# Task objective
What is needed is an exact printout of all the data.

# Data to process
···
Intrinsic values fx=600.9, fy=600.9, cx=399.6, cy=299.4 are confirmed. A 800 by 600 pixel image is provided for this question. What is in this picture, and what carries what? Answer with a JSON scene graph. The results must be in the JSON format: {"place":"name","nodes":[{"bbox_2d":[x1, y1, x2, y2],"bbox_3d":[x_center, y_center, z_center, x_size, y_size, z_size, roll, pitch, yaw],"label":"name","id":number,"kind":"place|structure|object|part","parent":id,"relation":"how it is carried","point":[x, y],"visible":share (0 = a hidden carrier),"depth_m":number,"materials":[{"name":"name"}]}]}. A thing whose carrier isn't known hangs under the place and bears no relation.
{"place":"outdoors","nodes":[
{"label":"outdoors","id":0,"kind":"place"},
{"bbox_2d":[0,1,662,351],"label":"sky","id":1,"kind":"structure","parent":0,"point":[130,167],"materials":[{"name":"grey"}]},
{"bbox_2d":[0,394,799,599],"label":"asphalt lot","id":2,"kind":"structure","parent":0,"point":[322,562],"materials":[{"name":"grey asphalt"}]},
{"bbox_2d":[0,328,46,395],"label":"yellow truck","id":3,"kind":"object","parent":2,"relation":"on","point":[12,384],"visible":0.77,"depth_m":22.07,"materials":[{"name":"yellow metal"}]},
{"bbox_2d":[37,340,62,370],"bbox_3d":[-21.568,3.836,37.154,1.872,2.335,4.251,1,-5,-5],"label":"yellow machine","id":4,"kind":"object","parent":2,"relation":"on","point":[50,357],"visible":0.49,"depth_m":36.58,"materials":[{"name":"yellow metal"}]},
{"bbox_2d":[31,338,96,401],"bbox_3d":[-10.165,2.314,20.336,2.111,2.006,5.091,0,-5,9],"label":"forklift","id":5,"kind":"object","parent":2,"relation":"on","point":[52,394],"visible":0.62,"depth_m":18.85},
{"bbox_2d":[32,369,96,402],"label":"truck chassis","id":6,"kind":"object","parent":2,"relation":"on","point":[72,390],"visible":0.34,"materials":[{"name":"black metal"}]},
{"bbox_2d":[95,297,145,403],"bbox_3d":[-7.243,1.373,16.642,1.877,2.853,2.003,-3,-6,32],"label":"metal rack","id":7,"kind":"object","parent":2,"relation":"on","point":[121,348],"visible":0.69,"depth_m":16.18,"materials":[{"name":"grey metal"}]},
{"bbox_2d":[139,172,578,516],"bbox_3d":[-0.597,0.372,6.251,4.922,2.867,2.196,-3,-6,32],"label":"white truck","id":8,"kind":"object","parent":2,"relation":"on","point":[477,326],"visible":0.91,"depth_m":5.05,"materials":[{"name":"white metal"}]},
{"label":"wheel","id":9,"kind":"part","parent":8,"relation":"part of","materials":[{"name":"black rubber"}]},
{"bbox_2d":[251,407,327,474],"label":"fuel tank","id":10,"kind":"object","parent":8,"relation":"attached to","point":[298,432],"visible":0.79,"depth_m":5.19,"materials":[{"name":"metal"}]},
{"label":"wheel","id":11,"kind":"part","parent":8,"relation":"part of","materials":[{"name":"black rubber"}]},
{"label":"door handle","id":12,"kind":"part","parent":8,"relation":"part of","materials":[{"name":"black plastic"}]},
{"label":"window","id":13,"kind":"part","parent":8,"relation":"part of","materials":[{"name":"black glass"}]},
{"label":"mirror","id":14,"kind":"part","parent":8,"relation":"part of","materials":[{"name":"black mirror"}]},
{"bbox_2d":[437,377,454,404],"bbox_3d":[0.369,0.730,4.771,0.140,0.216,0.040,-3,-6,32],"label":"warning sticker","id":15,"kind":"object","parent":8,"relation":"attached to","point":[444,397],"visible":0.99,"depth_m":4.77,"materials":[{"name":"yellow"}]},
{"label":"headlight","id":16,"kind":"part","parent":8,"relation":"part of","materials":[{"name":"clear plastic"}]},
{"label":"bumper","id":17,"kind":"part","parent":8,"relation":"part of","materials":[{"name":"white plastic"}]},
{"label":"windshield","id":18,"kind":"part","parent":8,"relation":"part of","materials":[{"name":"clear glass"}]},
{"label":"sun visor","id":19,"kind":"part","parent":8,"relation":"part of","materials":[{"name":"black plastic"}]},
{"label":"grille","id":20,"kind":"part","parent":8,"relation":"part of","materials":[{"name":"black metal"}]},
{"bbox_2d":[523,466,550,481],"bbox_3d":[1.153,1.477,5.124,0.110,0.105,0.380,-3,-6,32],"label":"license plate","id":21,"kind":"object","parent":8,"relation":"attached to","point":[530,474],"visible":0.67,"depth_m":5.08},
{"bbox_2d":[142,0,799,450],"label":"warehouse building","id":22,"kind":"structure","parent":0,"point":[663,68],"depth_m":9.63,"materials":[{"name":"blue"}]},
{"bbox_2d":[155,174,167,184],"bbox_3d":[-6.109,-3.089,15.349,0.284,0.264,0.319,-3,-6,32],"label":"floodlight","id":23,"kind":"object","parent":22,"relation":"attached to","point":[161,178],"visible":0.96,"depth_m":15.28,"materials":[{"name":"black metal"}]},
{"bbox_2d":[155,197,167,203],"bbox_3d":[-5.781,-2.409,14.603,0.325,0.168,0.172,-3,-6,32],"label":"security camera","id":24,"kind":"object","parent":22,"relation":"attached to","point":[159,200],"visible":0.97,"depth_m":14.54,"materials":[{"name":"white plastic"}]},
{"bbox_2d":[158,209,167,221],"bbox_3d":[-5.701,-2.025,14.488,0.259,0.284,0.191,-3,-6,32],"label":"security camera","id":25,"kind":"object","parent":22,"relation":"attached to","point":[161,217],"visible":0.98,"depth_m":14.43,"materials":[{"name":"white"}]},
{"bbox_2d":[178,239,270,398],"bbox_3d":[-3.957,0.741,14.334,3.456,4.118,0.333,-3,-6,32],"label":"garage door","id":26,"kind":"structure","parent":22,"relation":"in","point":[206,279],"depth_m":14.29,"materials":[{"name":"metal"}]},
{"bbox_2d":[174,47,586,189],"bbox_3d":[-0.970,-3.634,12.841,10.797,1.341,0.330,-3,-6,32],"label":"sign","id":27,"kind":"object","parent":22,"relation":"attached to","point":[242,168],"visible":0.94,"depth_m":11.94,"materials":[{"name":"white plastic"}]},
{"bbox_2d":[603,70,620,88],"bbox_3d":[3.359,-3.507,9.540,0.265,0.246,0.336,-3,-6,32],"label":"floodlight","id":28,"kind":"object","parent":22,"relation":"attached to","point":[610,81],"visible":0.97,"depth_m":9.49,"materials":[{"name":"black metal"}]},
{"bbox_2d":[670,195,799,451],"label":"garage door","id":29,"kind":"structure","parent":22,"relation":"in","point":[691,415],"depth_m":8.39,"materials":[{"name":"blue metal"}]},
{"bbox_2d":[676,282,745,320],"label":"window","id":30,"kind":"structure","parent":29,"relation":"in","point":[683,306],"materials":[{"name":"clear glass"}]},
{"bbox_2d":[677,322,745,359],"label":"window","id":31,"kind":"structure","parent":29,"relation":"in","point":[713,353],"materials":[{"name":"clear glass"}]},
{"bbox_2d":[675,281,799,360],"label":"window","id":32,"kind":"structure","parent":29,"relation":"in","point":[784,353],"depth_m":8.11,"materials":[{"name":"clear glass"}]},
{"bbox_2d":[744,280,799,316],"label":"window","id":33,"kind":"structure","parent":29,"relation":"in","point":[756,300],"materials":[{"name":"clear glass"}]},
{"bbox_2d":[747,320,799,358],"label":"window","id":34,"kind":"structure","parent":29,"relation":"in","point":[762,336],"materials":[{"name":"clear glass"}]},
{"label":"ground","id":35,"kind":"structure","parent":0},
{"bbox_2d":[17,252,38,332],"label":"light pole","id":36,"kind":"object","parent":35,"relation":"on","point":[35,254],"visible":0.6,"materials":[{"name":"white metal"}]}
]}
···
# Response to the task
Intrinsic values fx=600.9, fy=600.9, cx=399.6, cy=299.4 are confirmed. A 800 by 600 pixel image is provided for this question. What is in this picture, and what carries what? Answer with a JSON scene graph. The results must be in the JSON format: {"place":"name","nodes":[{"bbox_2d":[x1, y1, x2, y2],"bbox_3d":[x_center, y_center, z_center, x_size, y_size, z_size, roll, pitch, yaw],"label":"name","id":number,"kind":"place|structure|object|part","parent":id,"relation":"how it is carried","point":[x, y],"visible":share (0 = a hidden carrier),"depth_m":number,"materials":[{"name":"name"}]}]}. A thing whose carrier isn't known hangs under the place and bears no relation.
{"place":"outdoors","nodes":[
{"label":"outdoors","id":0,"kind":"place"},
{"bbox_2d":[0,1,662,351],"label":"sky","id":1,"kind":"structure","parent":0,"point":[130,167],"materials":[{"name":"grey"}]},
{"bbox_2d":[0,394,799,599],"label":"asphalt lot","id":2,"kind":"structure","parent":0,"point":[322,562],"materials":[{"name":"grey asphalt"}]},
{"bbox_2d":[0,328,46,395],"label":"yellow truck","id":3,"kind":"object","parent":2,"relation":"on","point":[12,384],"visible":0.77,"depth_m":22.07,"materials":[{"name":"yellow metal"}]},
{"bbox_2d":[37,340,62,370],"bbox_3d":[-21.568,3.836,37.154,1.872,2.335,4.251,1,-5,-5],"label":"yellow machine","id":4,"kind":"object","parent":2,"relation":"on","point":[50,357],"visible":0.49,"depth_m":36.58,"materials":[{"name":"yellow metal"}]},
{"bbox_2d":[31,338,96,401],"bbox_3d":[-10.165,2.314,20.336,2.111,2.006,5.091,0,-5,9],"label":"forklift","id":5,"kind":"object","parent":2,"relation":"on","point":[52,394],"visible":0.62,"depth_m":18.85},
{"bbox_2d":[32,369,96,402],"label":"truck chassis","id":6,"kind":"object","parent":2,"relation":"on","point":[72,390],"visible":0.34,"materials":[{"name":"black metal"}]},
{"bbox_2d":[95,297,145,403],"bbox_3d":[-7.243,1.373,16.642,1.877,2.853,2.003,-3,-6,32],"label":"metal rack","id":7,"kind":"object","parent":2,"relation":"on","point":[121,348],"visible":0.69,"depth_m":16.18,"materials":[{"name":"grey metal"}]},
{"bbox_2d":[139,172,578,516],"bbox_3d":[-0.597,0.372,6.251,4.922,2.867,2.196,-3,-6,32],"label":"white truck","id":8,"kind":"object","parent":2,"relation":"on","point":[477,326],"visible":0.91,"depth_m":5.05,"materials":[{"name":"white metal"}]},
{"label":"wheel","id":9,"kind":"part","parent":8,"relation":"part of","materials":[{"name":"black rubber"}]},
{"bbox_2d":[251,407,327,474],"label":"fuel tank","id":10,"kind":"object","parent":8,"relation":"attached to","point":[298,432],"visible":0.79,"depth_m":5.19,"materials":[{"name":"metal"}]},
{"label":"wheel","id":11,"kind":"part","parent":8,"relation":"part of","materials":[{"name":"black rubber"}]},
{"label":"door handle","id":12,"kind":"part","parent":8,"relation":"part of","materials":[{"name":"black plastic"}]},
{"label":"window","id":13,"kind":"part","parent":8,"relation":"part of","materials":[{"name":"black glass"}]},
{"label":"mirror","id":14,"kind":"part","parent":8,"relation":"part of","materials":[{"name":"black mirror"}]},
{"bbox_2d":[437,377,454,404],"bbox_3d":[0.369,0.730,4.771,0.140,0.216,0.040,-3,-6,32],"label":"warning sticker","id":15,"kind":"object","parent":8,"relation":"attached to","point":[444,397],"visible":0.99,"depth_m":4.77,"materials":[{"name":"yellow"}]},
{"label":"headlight","id":16,"kind":"part","parent":8,"relation":"part of","materials":[{"name":"clear plastic"}]},
{"label":"bumper","id":17,"kind":"part","parent":8,"relation":"part of","materials":[{"name":"white plastic"}]},
{"label":"windshield","id":18,"kind":"part","parent":8,"relation":"part of","materials":[{"name":"clear glass"}]},
{"label":"sun visor","id":19,"kind":"part","parent":8,"relation":"part of","materials":[{"name":"black plastic"}]},
{"label":"grille","id":20,"kind":"part","parent":8,"relation":"part of","materials":[{"name":"black metal"}]},
{"bbox_2d":[523,466,550,481],"bbox_3d":[1.153,1.477,5.124,0.110,0.105,0.380,-3,-6,32],"label":"license plate","id":21,"kind":"object","parent":8,"relation":"attached to","point":[530,474],"visible":0.67,"depth_m":5.08},
{"bbox_2d":[142,0,799,450],"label":"warehouse building","id":22,"kind":"structure","parent":0,"point":[663,68],"depth_m":9.63,"materials":[{"name":"blue"}]},
{"bbox_2d":[155,174,167,184],"bbox_3d":[-6.109,-3.089,15.349,0.284,0.264,0.319,-3,-6,32],"label":"floodlight","id":23,"kind":"object","parent":22,"relation":"attached to","point":[161,178],"visible":0.96,"depth_m":15.28,"materials":[{"name":"black metal"}]},
{"bbox_2d":[155,197,167,203],"bbox_3d":[-5.781,-2.409,14.603,0.325,0.168,0.172,-3,-6,32],"label":"security camera","id":24,"kind":"object","parent":22,"relation":"attached to","point":[159,200],"visible":0.97,"depth_m":14.54,"materials":[{"name":"white plastic"}]},
{"bbox_2d":[158,209,167,221],"bbox_3d":[-5.701,-2.025,14.488,0.259,0.284,0.191,-3,-6,32],"label":"security camera","id":25,"kind":"object","parent":22,"relation":"attached to","point":[161,217],"visible":0.98,"depth_m":14.43,"materials":[{"name":"white"}]},
{"bbox_2d":[178,239,270,398],"bbox_3d":[-3.957,0.741,14.334,3.456,4.118,0.333,-3,-6,32],"label":"garage door","id":26,"kind":"structure","parent":22,"relation":"in","point":[206,279],"depth_m":14.29,"materials":[{"name":"metal"}]},
{"bbox_2d":[174,47,586,189],"bbox_3d":[-0.970,-3.634,12.841,10.797,1.341,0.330,-3,-6,32],"label":"sign","id":27,"kind":"object","parent":22,"relation":"attached to","point":[242,168],"visible":0.94,"depth_m":11.94,"materials":[{"name":"white plastic"}]},
{"bbox_2d":[603,70,620,88],"bbox_3d":[3.359,-3.507,9.540,0.265,0.246,0.336,-3,-6,32],"label":"floodlight","id":28,"kind":"object","parent":22,"relation":"attached to","point":[610,81],"visible":0.97,"depth_m":9.49,"materials":[{"name":"black metal"}]},
{"bbox_2d":[670,195,799,451],"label":"garage door","id":29,"kind":"structure","parent":22,"relation":"in","point":[691,415],"depth_m":8.39,"materials":[{"name":"blue metal"}]},
{"bbox_2d":[676,282,745,320],"label":"window","id":30,"kind":"structure","parent":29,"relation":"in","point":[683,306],"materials":[{"name":"clear glass"}]},
{"bbox_2d":[677,322,745,359],"label":"window","id":31,"kind":"structure","parent":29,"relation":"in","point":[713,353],"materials":[{"name":"clear glass"}]},
{"bbox_2d":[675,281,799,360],"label":"window","id":32,"kind":"structure","parent":29,"relation":"in","point":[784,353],"depth_m":8.11,"materials":[{"name":"clear glass"}]},
{"bbox_2d":[744,280,799,316],"label":"window","id":33,"kind":"structure","parent":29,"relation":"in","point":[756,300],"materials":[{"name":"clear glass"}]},
{"bbox_2d":[747,320,799,358],"label":"window","id":34,"kind":"structure","parent":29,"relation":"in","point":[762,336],"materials":[{"name":"clear glass"}]},
{"label":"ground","id":35,"kind":"structure","parent":0},
{"bbox_2d":[17,252,38,332],"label":"light pole","id":36,"kind":"object","parent":35,"relation":"on","point":[35,254],"visible":0.6,"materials":[{"name":"white metal"}]}
]}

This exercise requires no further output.